Before we get too far down the road with how to accomplish this, I'd
like to ask about the "beneficial" part: What behavior we would like to
occur with respect to certificate validation?

Preventing MITM attacks.  Really, that's more certificate-pining than
validation itself.

Currently, if certificates don't validate correctly for SMTP, most
clients just let the TLS connection complete anyway. This has the
obvious problem with man-in-the-middle attacks, but is effective against
passive attacks.

If this changes, we'd presumably be bouncing messages when the cert
doesn't validate. That might be the right thing to do for some very
sensitive messages, but the vast majority aren't. Email is biased to
favor delivery over security, and our usage assumes that in various ways.

Yes, we would bounce messages, or at least temp fail them for re-try later.

With pining, a domain is choosing that having messages bounce/delayed is
preferably to the MITM hole.
The sender can still choose to ignore that and send anyways.

To me, there are a couple reasons why a cert-pin would fail:
1) Domain switched certs suddenly
2) Traffic is being intercepted

I agree that delaying/bouncing mail for #1 is not what one would want.  The
http pining spec allows for you to pin intermediate certs, which means you
can switch the leaf cert with no issues to reduce the chance of this
problem.  That said, there are plenty of other ways in which email can be
disrupted in a similar fashion (domain expires, DNS misconfigurations,
DNSBL and reputation)

As for #2, most people would say they don't want their email watched there.
 Now, its possible that there are countries, government agencies,
companies, schools that would insist on being able to intercept, and their
citizens, employees, students are subject to their rules and willing to
allow it.  I think in most of those cases (well, besides countries), its
easy enough for the admins to block outbound port 25 and install their own
relay server for sending mail, and in many cases this is already done.  If
people allow access to external web mail or allow outbound MSA, they've
already lost the ability to guarantee interception at some point anyways.

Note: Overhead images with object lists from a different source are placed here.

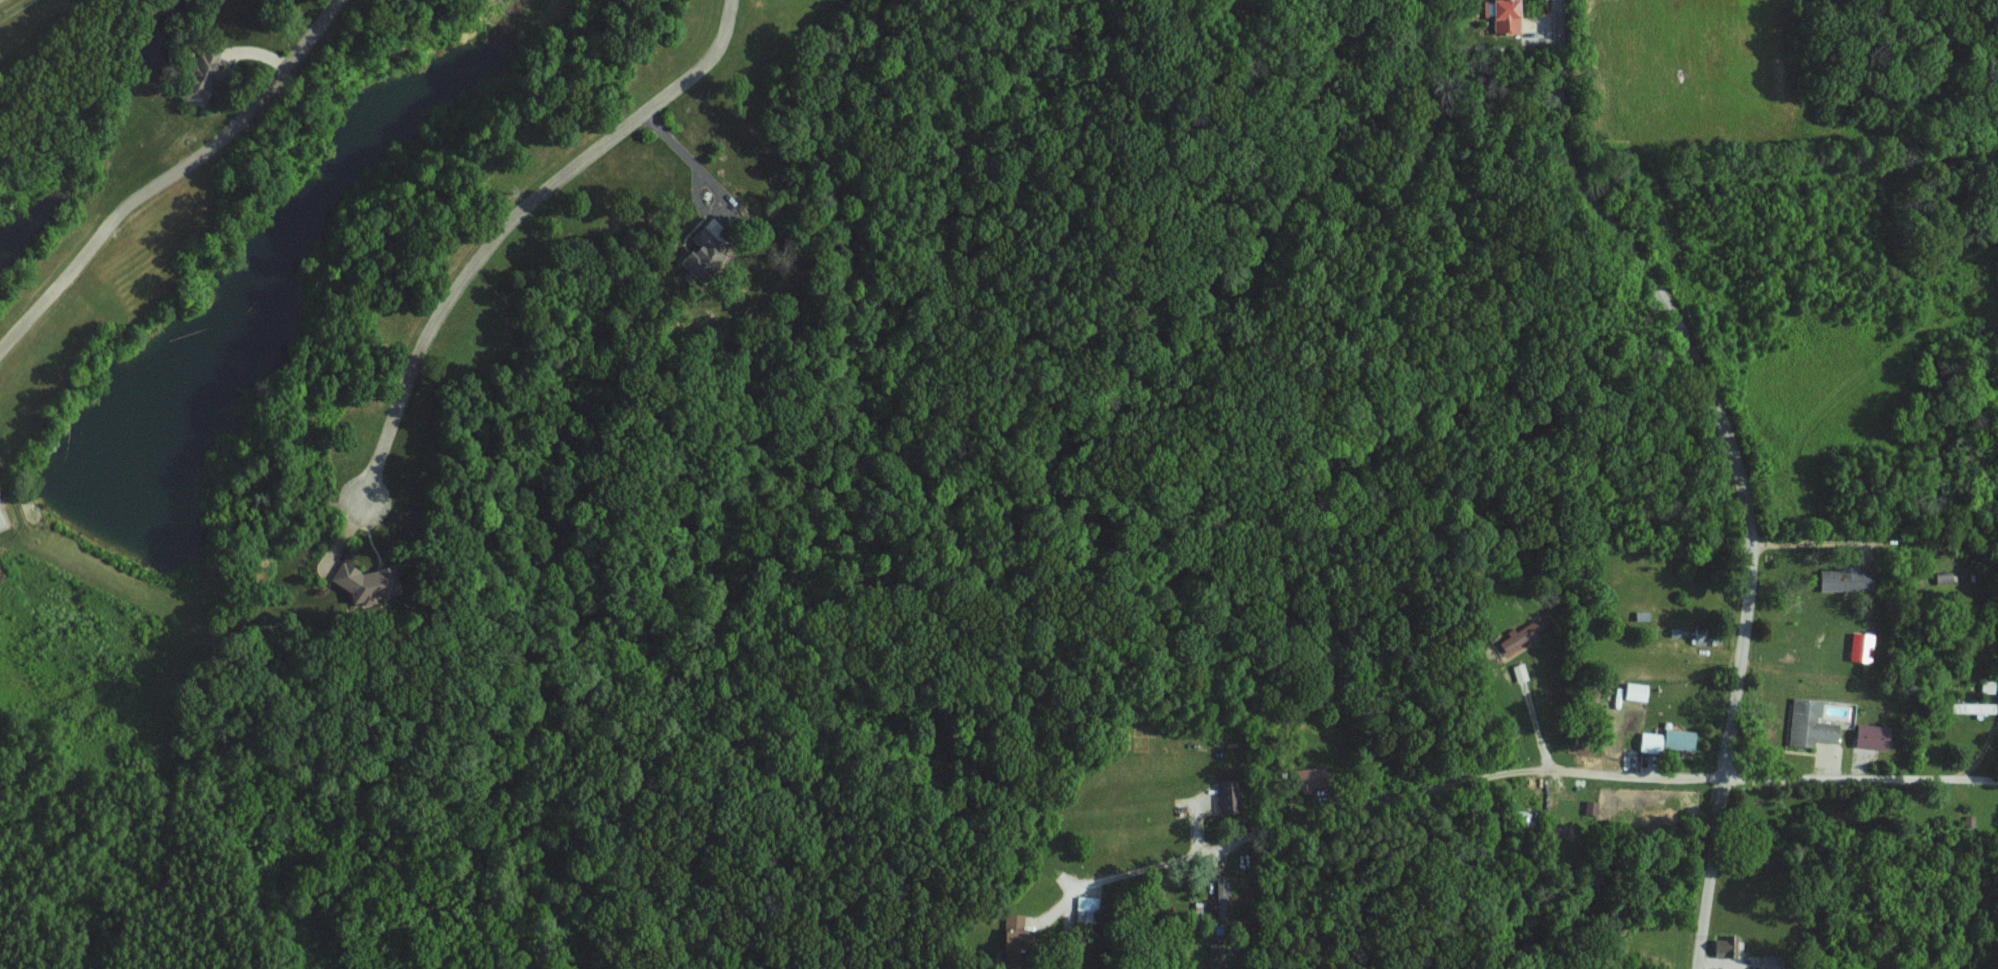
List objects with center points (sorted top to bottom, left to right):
building: (1501, 15)
road: (174, 189)
road: (516, 222)
building: (705, 251)
road: (1738, 465)
building: (1, 496)
road: (1843, 531)
building: (1939, 578)
building: (1843, 579)
building: (370, 582)
building: (1521, 635)
building: (1858, 646)
building: (1517, 672)
building: (1630, 691)
road: (1534, 720)
building: (1806, 724)
building: (1868, 736)
building: (1664, 740)
road: (1498, 780)
building: (1226, 796)
building: (1009, 929)
building: (1724, 947)
building: (1767, 966)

I should point out that many MTA's (including Google Apps for your Domain),
allow the admin to require TLS or require a valid certificate or matching
certificate for talking with specific hosts.  This would be a way of
expanding that at the will of the sender/receiver.

If these messages do bounce, what happens if it isn't possible to
establish a TLS path with validated certificates on the return path?

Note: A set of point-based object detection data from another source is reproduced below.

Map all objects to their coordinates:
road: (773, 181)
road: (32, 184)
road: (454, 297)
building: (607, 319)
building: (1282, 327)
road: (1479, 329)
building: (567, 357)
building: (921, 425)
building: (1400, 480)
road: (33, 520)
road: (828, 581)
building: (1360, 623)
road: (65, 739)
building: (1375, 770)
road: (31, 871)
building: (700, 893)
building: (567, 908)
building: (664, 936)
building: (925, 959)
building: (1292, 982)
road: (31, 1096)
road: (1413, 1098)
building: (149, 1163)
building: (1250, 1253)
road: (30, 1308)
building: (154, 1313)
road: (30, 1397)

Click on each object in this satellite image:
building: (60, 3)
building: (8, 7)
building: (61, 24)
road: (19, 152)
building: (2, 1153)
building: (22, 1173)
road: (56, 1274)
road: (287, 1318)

Obviously we've moved to a world where such bounces are less likely, but
they still occur.  We're not talking about a "require encryption" statement
for the message like was proposed by my colleagues in the "Manadatary
Secure Mail Delivery" proposal (

Example wise, we're talking about A -> B -> C where B -> C fails a pin, so
the message is bounced either to A or to some other D.  Either all paths
from B are compromised, in which case, yes, the bounce will expose, or its
C which is compromised, so the bounce to A|D isn't any more likely to be

It's the receiving SMTP server that sets the level of security (pins the
certificate) here, while it's only the SMTP client that could possibly
know what the sensitivity of the message is and therefore how important
that might be -- and we don't have mechanisms to convey that to the SMTP
client either.

Well, in reality its both.  The receiver says it wants you to pin its
certs, but there's nothing preventing the sender from ignoring the pin.

I'd like to improve the resistance to MITM attacks, sure -- but I
wouldn't want collateral damage to the bulk of traffic, which doesn't care.

Presumably the traffic that doesn't care isn't encrypting today.  Our
transparency report shows that many senders of promotional mail don't care,
for example, and why should they if they're sending the same thing to
millions of users.

I also think that certificate pining like this helps to prevent bad
behavior by removing the holes.

I think without something like this, you're likely to see people doing
manual federation instead, where Gmail talks to Facebook and agrees on a
cert pin to ensure our traffic is encrypted.

And, there is already DANE TLSA, the concept of doing this is not new.  I
don't know where that was discussed in order to read the discussion and
understand what was already learned.